Copy nothing but the lines below running from the line containing "Image width covers 83.1°." through the line containing "- navy blue", both end lines included.

SUPPLIED MATERIAL:
>>>>
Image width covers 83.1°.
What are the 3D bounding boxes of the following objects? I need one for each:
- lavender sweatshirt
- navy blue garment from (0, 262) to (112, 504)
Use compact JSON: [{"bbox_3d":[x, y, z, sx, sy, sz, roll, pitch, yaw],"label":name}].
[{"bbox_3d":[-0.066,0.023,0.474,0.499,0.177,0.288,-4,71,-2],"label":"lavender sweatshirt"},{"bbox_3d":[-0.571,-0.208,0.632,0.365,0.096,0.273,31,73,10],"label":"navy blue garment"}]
<<<<
>>>>
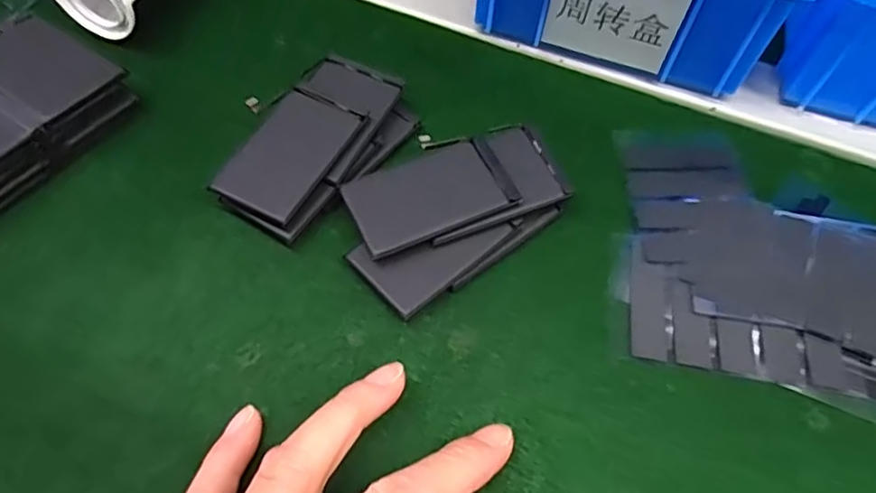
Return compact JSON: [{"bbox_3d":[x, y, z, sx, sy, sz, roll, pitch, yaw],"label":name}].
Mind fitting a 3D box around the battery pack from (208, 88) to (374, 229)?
<<<<
SOLUTION FOR THIS PROBLEM:
Image width covers 83.1°.
What are the 3D bounding boxes of the following objects? I need one for each:
- lavender sweatshirt
- navy blue garment from (0, 262) to (112, 504)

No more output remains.